L’uomo di terra rossa, protagonista delle prime pagine, riceve in dono la vita intera, costellata da esperienze ed esigenze molteplici; la vita piena di sensazioni e sentimenti contrastanti, l’amore e l’odio, la guerra e la pace. L’ultimo dono che riceve, quello più importante, è la capacità di poter descrivere tutto il resto. È difficile accorgersi del dono ricevuto quando tu stesso ne sei parte. Cosa sarebbe la vita se non potessimo parlare di lei? Cosa sarebbe l’esistenza senza la capacità di esprimerla in mille forme di linguaggio differenti? La poesia diviene così una porta aperta per svelare gli abissi dell’uomo e le sue vette più elevate; il verso è un grimaldello di sillabe per aprire cancelli serrati da troppo tempo e che nascondono la più intima essenza.
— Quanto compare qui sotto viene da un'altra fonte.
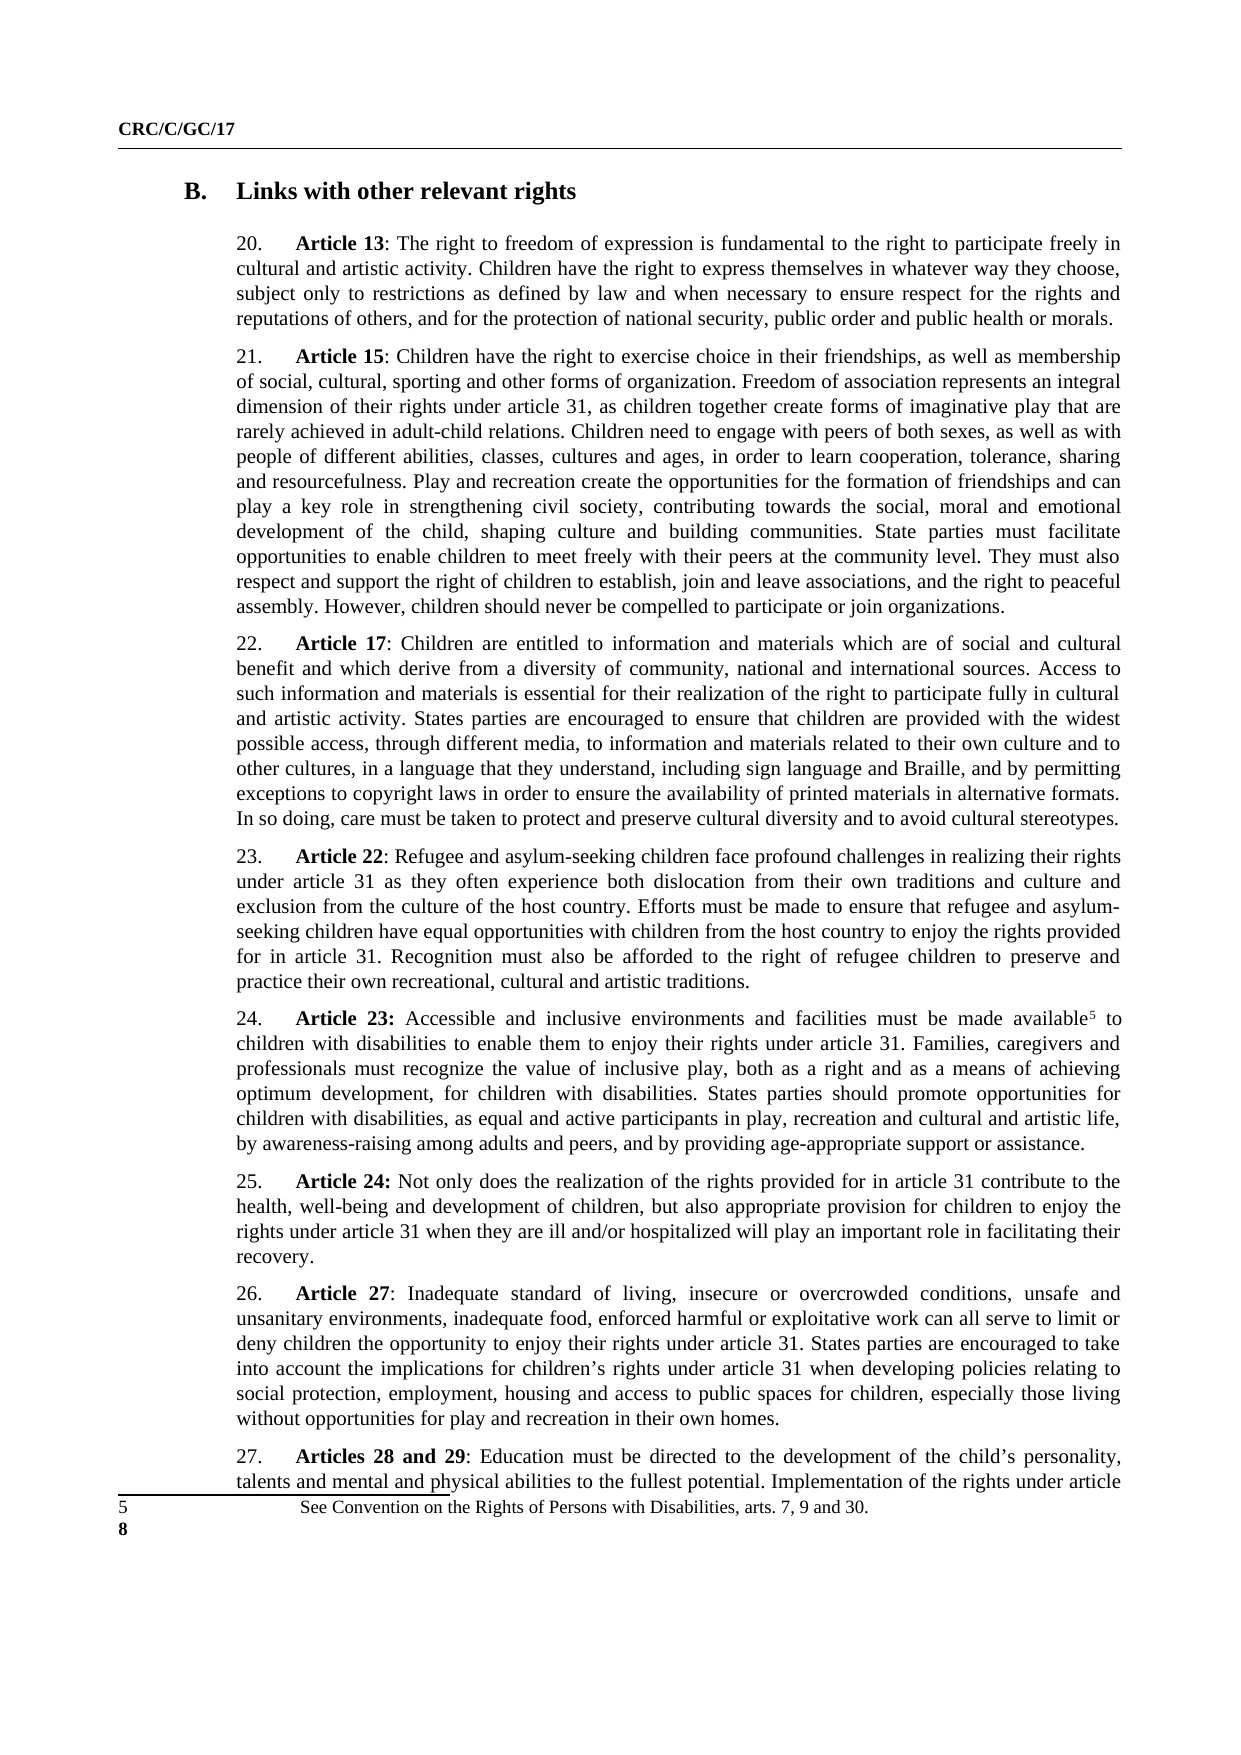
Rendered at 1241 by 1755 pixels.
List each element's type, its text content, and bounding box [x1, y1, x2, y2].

list Article 24: Not only does the realization of the rights provided for in article 31 contribute to the health, well-being and development of children, but also appropriate provision for children to enjoy the rights under article 31 when they are ill and/or hospitalized will play an important role in facilitating their recovery. [236, 1168, 1122, 1268]
list See Convention on the Rights of Persons with Disabilities, arts. 7, 9 and 30. [118, 1495, 1004, 1518]
list Article 13: The right to freedom of expression is fundamental to the right to participate freely in cultural and artistic activity. Children have the right to express themselves in whatever way they choose, subject only to restrictions as defined by law and when necessary to ensure respect for the rights and reputations of others, and for the protection of national security, public order and public health or morals. [236, 230, 1122, 330]
list Article 23: Accessible and inclusive environments and facilities must be made available to children with disabilities to enable them to enjoy their rights under article 31. Families, caregivers and professionals must recognize the value of inclusive play, both as a right and as a means of achieving optimum development, for children with disabilities. States parties should promote opportunities for children with disabilities, as equal and active participants in play, recreation and cultural and artistic life, by awareness-raising among adults and peers, and by providing age-appropriate support or assistance. [236, 1005, 1122, 1155]
list Article 27: Inadequate standard of living, insecure or overcrowded conditions, unsafe and unsanitary environments, inadequate food, enforced harmful or exploitative work can all serve to limit or deny children the opportunity to enjoy their rights under article 31. States parties are encouraged to take into account the implications for children’s rights under article 31 when developing policies relating to social protection, employment, housing and access to public spaces for children, especially those living without opportunities for play and recreation in their own homes. [236, 1280, 1122, 1430]
list Article 22: Refugee and asylum-seeking children face profound challenges in realizing their rights under article 31 as they often experience both dislocation from their own traditions and culture and exclusion from the culture of the host country. Efforts must be made to ensure that refugee and asylum-seeking children have equal opportunities with children from the host country to enjoy the rights provided for in article 31. Recognition must also be afforded to the right of refugee children to preserve and practice their own recreational, cultural and artistic traditions. [236, 843, 1122, 993]
list Articles 28 and 29: Education must be directed to the development of the child’s personality, talents and mental and physical abilities to the fullest potential. Implementation of the rights under article [236, 1443, 1122, 1493]
list Article 17: Children are entitled to information and materials which are of social and cultural benefit and which derive from a diversity of community, national and international sources. Access to such information and materials is essential for their realization of the right to participate fully in cultural and artistic activity. States parties are encouraged to ensure that children are provided with the widest possible access, through different media, to information and materials related to their own culture and to other cultures, in a language that they understand, including sign language and Braille, and by permitting exceptions to copyright laws in order to ensure the availability of printed materials in alternative formats. In so doing, care must be taken to protect and preserve cultural diversity and to avoid cultural stereotypes. [236, 630, 1122, 830]
text B. Links with other relevant rights [118, 177, 1004, 205]
list Article 15: Children have the right to exercise choice in their friendships, as well as membership of social, cultural, sporting and other forms of organization. Freedom of association represents an integral dimension of their rights under article 31, as children together create forms of imaginative play that are rarely achieved in adult-child relations. Children need to engage with peers of both sexes, as well as with people of different abilities, classes, cultures and ages, in order to learn cooperation, tolerance, sharing and resourcefulness. Play and recreation create the opportunities for the formation of friendships and can play a key role in strengthening civil society, contributing towards the social, moral and emotional development of the child, shaping culture and building communities. State parties must facilitate opportunities to enable children to meet freely with their peers at the community level. They must also respect and support the right of children to establish, join and leave associations, and the right to peaceful assembly. However, children should never be compelled to participate or join organizations. [236, 343, 1122, 618]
Lo scopo di “Suoni”è quello di trovare il significato più evocativo dell’espressione, riconoscendo in questo il fine principale dell’atto poetico espresso attraverso suoni e parole portatrici assolute di significati, senza ombra di dubbio o ambiguità. Dall’inutilità poetica descritta nel primo libro, all’indispensabilità della poesia come unico modo per garantire l’espressione autentica. Il passaggio sembrerebbe troppo estremo, ma leggendo con attenzione, ci si accorge che una vena di malinconia pervade questi versi. La rabbia e la noia sembrano alternarsi in modo eterogeneo. Mazzolini dimostra una particolare predisposizione nei confronti della poesia, linguaggio che comunque non predilige, alternandolo anche alla narrazione. Il primo testo di “Suoni” è emblematico: Cerco un suono primordiale/Verbo che soffiò il respiro/che innalzò montagne e scavò torrenti/dando forma al tempo e all’increato/ai giganti e alle stagioni./Non cerco boato di vulcano,/mugghio di tuono, grido di tempesta,/fragore di onde o di uragano,/ma il solitario soffio di una brezza lieve/che possa scuotere, destare,/abbattere pareti e conoscenze/che innalzi torri di pensiero/che bruci ideologie e bandiere./La primigenia voce che trasse dal fango/noi legulei per sempre mescolati al cielo,/navigatori di stelle e d’infinito.